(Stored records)
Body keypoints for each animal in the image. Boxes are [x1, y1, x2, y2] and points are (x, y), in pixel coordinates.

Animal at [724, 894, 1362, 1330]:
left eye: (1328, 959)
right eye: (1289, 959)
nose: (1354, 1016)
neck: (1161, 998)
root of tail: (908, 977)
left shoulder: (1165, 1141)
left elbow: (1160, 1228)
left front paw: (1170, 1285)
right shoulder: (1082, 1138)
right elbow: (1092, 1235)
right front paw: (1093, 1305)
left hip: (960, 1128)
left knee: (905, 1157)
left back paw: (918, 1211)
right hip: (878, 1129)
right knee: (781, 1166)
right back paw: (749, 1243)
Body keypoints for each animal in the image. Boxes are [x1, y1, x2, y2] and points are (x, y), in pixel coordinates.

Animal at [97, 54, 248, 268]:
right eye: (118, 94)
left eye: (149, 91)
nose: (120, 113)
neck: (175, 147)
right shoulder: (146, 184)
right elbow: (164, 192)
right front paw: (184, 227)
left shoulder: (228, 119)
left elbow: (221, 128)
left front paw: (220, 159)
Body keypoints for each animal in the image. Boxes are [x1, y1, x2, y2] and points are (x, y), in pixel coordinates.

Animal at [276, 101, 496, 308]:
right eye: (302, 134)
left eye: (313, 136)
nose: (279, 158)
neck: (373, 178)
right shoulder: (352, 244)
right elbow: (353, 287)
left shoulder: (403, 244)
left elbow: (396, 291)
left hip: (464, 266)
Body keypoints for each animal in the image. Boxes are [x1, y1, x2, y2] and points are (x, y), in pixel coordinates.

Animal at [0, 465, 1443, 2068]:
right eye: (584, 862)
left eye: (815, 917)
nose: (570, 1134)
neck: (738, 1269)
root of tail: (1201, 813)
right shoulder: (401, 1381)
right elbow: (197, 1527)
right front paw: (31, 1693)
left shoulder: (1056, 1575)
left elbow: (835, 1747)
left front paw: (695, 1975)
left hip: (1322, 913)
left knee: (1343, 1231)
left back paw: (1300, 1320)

:: Work to complete ::
Restate the data in full so that no line differs from the original.

:: Written solution ::
Body keypoints for each animal in the image. Boxes are [x1, y1, x2, y2] and points are (x, y), in pixel coordinates.

Animal at [724, 894, 1362, 1330]:
left eye: (1328, 959)
right eye: (1289, 959)
nose: (1354, 1016)
neck: (1161, 998)
root of tail: (908, 977)
left shoulder: (1165, 1141)
left elbow: (1160, 1228)
left front paw: (1170, 1285)
right shoulder: (1082, 1138)
right elbow: (1092, 1235)
right front paw: (1093, 1305)
left hip: (960, 1128)
left knee: (905, 1157)
left back paw: (918, 1211)
right hip: (878, 1129)
right knee: (781, 1166)
right back paw: (749, 1243)
Body keypoints for each animal in the image. Boxes are [x1, y1, x2, y2] and points are (x, y), in pixel coordinates.

Animal at [97, 54, 248, 268]:
right eye: (118, 94)
left eye: (149, 91)
nose: (120, 113)
neck: (175, 147)
right shoulder: (146, 184)
right elbow: (164, 192)
right front paw: (184, 227)
left shoulder: (228, 119)
left elbow: (221, 128)
left front paw: (220, 159)
Body keypoints for each animal in the image. Boxes are [x1, y1, x2, y2] and points are (x, y), in pixel coordinates.

Animal at [276, 101, 496, 308]:
right eye: (302, 134)
left eye: (313, 136)
nose: (279, 158)
neck: (373, 178)
right shoulder: (352, 244)
right elbow: (353, 287)
left shoulder: (403, 244)
left elbow: (396, 291)
left hip: (464, 266)
Body keypoints for each animal in the image. Boxes are [x1, y1, x2, y2] and points are (x, y), in pixel coordinates.

Animal at [0, 465, 1443, 2068]:
right eye: (584, 862)
left eye: (815, 917)
nose: (570, 1134)
neck: (738, 1269)
root of tail: (1201, 813)
right shoulder: (401, 1381)
right elbow: (197, 1527)
right front paw: (31, 1693)
left shoulder: (1056, 1575)
left elbow: (835, 1747)
left front paw: (695, 1975)
left hip: (1322, 913)
left knee: (1343, 1231)
left back paw: (1300, 1320)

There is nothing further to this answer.